Problem statement: Within the data that follows, how many lines contain the word "docs"? Reply with only the number.

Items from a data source
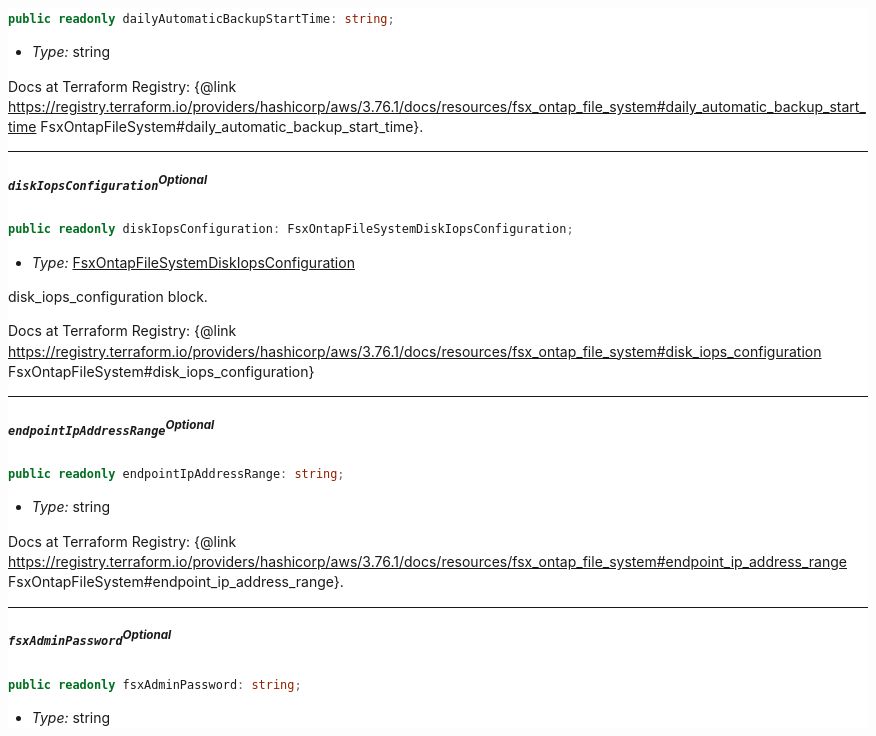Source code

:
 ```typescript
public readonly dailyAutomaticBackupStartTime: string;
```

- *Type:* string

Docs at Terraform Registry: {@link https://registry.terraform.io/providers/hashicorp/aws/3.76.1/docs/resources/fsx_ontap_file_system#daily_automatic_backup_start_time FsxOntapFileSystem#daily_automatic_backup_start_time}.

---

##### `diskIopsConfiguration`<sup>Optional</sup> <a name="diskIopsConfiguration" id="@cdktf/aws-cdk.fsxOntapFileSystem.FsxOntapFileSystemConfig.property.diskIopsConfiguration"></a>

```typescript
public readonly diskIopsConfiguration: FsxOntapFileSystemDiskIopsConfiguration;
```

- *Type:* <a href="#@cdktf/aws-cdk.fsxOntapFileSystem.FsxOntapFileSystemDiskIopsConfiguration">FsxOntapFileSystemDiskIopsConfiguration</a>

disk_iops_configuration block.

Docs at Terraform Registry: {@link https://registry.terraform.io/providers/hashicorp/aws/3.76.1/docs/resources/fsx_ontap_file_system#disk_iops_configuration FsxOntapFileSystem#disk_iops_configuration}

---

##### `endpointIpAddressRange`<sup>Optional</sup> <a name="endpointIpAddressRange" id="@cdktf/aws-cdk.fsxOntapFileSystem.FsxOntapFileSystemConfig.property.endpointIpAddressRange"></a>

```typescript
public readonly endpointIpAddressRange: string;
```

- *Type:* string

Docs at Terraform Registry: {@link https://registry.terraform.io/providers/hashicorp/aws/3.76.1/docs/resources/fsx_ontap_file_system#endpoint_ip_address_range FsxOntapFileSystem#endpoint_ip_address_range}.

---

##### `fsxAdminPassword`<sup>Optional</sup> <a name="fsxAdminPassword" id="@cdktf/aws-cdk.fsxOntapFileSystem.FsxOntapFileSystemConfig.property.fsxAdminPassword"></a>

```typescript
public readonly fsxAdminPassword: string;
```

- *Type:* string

...

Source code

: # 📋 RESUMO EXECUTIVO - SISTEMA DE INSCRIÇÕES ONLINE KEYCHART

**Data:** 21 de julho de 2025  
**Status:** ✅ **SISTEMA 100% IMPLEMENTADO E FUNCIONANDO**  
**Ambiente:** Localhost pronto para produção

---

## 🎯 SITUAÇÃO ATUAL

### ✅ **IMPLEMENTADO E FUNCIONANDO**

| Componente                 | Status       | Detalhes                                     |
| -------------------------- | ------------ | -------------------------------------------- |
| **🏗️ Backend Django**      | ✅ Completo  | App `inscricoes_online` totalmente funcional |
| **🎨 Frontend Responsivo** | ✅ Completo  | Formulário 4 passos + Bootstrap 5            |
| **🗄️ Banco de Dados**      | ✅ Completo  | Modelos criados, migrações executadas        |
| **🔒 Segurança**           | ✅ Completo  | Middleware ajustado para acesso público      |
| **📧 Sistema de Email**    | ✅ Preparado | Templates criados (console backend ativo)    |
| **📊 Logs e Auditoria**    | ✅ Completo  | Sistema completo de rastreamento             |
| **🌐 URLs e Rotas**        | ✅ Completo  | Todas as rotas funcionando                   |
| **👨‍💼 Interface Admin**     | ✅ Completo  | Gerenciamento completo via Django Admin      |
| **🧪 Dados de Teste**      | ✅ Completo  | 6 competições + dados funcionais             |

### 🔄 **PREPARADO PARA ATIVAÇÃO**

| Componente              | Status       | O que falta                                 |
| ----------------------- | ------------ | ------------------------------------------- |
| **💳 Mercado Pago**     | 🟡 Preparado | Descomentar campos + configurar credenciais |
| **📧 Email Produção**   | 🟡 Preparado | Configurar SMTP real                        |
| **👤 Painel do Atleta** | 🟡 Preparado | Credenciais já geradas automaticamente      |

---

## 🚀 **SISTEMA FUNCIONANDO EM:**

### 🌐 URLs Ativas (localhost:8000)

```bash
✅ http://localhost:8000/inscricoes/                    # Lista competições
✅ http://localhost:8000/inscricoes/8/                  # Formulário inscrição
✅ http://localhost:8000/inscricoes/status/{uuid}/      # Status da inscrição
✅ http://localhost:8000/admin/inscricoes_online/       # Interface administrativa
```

Completed task: 3